22 enero 2013

Unhide 20121229 is out !

Finalmente y tras haber lanzado la beta con una gran respuesta a nivel descargas y feedback,  ¡tenemos la versión final de Unhide!

Para los mas ansiosos, se puede descargar desde aquí

La nueva versión trae bastantes cambios con respecto a la anterior versión (20110113)

Copio y pego el 'Changelog':


  - unhide-linux26.c was renamed to unhide-linux.c
  - unhide.c was renamed to unhide-posix.c
  - The log file of unhide-linux is renamed 'unhide-linux_AAAA-MM-DD.log'
  - The log file of unhide-tcp is named 'unhide-tcp_AAAA-MM-DD.log'
  - By default, unhide-tcp now use /sbin/ss from iproute2 package, to use netstat as before '-n' option must be given on command line.
  - Display is more verbose and multi-lines for hidden processes (unhide-linux).
  - If asked to (-l and/or -f), display is more verbose and multi-lines for hidden ports (unhide-tcp).
  - sysinfo test is no more called as part of compound quick and sys tests as it may give false positives.

INFORMACIÓN PROPORCIONADA:

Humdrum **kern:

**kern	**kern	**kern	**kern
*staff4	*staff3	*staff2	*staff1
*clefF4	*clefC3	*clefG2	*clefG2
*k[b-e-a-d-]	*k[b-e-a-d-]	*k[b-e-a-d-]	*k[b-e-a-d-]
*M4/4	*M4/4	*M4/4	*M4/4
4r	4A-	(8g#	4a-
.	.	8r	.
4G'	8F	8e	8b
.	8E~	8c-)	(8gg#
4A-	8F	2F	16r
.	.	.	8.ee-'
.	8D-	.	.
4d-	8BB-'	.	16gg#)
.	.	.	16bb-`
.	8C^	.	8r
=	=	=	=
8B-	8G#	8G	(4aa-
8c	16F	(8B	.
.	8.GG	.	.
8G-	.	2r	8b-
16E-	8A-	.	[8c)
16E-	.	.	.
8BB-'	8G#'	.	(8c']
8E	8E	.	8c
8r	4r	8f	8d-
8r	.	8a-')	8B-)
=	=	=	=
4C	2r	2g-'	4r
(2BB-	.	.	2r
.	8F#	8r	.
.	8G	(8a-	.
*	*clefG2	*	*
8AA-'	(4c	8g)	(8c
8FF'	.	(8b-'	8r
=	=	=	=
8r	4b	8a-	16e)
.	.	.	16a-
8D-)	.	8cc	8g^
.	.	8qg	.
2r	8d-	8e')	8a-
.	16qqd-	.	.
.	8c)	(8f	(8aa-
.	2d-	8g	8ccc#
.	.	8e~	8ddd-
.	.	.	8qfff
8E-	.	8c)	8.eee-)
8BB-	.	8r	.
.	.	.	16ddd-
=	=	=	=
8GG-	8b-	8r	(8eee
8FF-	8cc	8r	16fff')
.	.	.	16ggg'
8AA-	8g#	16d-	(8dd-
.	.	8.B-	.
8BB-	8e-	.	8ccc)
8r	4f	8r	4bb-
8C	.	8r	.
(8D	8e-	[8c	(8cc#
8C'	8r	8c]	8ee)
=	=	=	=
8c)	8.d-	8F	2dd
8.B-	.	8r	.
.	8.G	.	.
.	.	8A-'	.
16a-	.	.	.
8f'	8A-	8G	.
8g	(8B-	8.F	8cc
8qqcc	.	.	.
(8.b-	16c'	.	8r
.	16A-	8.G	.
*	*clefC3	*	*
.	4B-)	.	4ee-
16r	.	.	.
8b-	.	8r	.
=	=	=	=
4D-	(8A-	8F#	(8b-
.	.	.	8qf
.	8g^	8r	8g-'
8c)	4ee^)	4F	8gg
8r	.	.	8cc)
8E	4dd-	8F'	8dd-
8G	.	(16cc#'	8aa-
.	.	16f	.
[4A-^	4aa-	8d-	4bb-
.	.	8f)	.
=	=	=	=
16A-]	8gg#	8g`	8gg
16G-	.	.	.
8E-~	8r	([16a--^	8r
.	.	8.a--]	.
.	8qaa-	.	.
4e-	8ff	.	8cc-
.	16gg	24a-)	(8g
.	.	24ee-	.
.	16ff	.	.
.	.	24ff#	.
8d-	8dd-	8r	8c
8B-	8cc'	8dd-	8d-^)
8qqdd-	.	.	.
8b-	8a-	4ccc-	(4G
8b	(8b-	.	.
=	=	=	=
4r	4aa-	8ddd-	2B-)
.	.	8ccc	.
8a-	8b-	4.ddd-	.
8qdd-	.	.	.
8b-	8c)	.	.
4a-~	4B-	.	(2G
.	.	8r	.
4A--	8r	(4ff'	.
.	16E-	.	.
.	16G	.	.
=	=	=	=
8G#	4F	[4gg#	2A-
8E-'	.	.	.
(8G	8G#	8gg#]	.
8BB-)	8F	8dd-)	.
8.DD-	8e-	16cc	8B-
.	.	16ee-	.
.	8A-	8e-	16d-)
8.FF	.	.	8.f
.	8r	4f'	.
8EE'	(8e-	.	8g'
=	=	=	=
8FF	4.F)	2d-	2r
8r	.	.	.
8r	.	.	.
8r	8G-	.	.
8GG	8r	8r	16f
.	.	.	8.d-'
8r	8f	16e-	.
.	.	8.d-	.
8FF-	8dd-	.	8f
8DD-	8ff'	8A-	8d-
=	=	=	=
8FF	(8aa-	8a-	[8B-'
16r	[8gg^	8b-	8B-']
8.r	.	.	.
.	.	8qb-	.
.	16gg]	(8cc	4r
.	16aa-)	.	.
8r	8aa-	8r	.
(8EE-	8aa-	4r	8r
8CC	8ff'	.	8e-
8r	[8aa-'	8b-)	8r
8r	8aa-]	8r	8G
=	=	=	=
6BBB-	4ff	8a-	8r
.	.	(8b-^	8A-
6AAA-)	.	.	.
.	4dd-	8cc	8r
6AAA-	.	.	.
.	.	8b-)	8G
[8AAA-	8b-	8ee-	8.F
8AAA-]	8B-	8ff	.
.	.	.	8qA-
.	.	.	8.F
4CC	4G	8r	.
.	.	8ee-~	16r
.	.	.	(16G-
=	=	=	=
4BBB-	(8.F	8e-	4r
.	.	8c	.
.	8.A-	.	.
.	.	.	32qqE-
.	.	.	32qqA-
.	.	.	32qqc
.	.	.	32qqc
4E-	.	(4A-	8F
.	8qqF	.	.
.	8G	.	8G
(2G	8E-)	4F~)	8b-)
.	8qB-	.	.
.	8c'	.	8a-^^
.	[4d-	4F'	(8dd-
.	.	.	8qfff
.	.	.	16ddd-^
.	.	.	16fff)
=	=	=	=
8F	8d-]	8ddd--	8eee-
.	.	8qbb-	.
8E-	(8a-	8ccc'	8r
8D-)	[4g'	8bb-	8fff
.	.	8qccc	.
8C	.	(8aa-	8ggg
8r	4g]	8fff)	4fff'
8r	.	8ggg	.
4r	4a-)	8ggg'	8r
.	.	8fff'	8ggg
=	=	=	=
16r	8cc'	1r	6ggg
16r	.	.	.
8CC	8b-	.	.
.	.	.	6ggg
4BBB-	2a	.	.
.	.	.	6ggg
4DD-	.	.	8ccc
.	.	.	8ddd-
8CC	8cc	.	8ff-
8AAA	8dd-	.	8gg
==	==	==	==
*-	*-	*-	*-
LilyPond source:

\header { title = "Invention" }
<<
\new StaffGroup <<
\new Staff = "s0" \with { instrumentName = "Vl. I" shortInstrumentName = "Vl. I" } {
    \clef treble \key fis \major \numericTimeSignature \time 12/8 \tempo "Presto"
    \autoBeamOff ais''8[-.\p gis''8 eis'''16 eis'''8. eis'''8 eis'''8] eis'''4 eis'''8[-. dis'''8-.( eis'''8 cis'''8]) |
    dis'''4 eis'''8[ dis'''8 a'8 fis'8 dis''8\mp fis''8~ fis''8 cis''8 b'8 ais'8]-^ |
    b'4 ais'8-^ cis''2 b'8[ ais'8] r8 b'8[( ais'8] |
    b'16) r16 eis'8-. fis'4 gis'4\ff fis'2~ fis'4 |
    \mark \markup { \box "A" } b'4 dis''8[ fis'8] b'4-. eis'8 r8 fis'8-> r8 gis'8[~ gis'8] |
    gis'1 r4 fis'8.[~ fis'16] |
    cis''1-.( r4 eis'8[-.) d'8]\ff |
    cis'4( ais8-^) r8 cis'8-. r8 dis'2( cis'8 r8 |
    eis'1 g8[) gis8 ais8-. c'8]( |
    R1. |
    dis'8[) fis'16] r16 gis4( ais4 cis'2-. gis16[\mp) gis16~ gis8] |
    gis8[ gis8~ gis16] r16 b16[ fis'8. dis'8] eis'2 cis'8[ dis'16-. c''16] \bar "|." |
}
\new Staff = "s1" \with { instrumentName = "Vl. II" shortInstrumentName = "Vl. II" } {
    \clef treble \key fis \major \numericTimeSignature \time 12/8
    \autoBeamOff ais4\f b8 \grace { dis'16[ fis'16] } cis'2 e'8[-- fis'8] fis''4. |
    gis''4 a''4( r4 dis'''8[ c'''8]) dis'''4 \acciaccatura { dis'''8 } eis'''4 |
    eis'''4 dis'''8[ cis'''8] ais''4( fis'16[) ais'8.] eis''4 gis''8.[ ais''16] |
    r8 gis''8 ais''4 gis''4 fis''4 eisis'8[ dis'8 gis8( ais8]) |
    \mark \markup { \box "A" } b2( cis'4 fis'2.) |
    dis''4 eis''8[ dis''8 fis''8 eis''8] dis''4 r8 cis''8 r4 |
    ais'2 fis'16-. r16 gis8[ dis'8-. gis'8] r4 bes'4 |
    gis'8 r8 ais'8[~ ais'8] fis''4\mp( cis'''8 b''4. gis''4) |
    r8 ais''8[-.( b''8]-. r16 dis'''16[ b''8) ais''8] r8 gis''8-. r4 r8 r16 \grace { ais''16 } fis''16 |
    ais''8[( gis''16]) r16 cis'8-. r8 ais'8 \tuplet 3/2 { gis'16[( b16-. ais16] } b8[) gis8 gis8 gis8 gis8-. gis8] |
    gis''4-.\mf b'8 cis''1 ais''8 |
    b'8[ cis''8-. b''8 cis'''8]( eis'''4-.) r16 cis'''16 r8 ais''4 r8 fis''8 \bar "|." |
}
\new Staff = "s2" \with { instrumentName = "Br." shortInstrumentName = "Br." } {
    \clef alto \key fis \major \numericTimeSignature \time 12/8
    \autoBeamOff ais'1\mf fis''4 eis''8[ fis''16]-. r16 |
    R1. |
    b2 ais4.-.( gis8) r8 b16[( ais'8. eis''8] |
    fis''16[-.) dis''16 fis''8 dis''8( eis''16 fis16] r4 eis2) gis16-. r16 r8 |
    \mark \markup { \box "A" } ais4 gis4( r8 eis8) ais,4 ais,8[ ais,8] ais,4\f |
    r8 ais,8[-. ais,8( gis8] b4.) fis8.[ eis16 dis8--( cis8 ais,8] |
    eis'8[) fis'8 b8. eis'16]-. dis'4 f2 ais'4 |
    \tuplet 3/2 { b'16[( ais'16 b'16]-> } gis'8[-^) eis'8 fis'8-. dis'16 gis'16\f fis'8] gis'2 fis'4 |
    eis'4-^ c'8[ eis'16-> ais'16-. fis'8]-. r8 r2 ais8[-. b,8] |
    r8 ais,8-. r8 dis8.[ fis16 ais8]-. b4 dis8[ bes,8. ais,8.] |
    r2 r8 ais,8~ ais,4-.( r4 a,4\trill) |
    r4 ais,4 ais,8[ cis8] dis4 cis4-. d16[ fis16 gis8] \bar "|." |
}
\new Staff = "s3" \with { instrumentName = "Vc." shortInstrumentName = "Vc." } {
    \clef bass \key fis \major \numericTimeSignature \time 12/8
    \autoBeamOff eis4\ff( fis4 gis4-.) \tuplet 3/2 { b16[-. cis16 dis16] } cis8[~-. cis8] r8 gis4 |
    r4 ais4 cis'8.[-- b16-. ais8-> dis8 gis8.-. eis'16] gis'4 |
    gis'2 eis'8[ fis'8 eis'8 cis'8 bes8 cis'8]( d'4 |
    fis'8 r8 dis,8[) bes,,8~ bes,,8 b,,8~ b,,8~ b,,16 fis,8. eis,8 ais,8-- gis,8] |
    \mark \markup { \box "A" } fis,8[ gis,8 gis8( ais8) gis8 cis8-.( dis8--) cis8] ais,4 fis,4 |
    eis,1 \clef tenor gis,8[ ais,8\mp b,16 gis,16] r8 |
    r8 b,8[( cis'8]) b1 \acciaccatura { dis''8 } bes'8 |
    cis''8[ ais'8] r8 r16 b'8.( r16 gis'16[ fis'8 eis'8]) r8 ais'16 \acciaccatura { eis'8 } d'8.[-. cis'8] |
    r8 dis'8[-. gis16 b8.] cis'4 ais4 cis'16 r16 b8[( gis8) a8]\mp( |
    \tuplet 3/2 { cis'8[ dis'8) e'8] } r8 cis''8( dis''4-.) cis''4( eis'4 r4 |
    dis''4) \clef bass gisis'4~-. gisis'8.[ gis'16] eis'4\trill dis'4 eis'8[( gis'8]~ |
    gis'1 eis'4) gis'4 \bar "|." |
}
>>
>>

INSTRUCCIONES DE TRABAJO:
**a.** Según el texto sobre la versión final de Unhide, ¿qué usa ahora unhide-tcp por defecto, y qué opción hay que indicar para usar netstat?
**b.** Retoma el texto sobre la versión final de Unhide y continúalo a partir de su última frase.

RESULTADOS EN ORDEN:
**a.** Usa /sbin/ss del paquete iproute2; para usar netstat hay que indicar la opción '-n' en la línea de comandos.

**b.**
    It could still be run using the checksysinfo, checksysinfo2 or checksysinfo3 command line parameter.


  - Major enhancement of unhide-tcp :

    * Add capability to output a log file (unhide-tcp_AAA-MM-DD.log)
    * Add capability to output more information (via lsof and/or fuser) on hidden port if available
    * Add verbose mode (disabled by default) to display warning
    * Add a new method (via option '-s') very fast on system with huge number of opened ports
  * Make a double check of port access to avoid false positive (previous single check version is available as unhide-tcp-simple-check.c if needed).

  - Add a quick port in C language of unhide.rb (unhide_rb.c) and guess what ...it's 40 times faster than original ruby unhide.rb
Note: unhide_rb doesn't take any option.

  - Add "-d" option for doing a double check in brute test, this reduce false positives.
  - Add "-o" option as synonym of "-f".
  - For found hidden processes, display the user and the working directory as extracted from the process environment. Note that it doesn't work well for kernel processes/threads nor for deamons.
  - For found hidden processes, display cmdline, exe link and internal command name.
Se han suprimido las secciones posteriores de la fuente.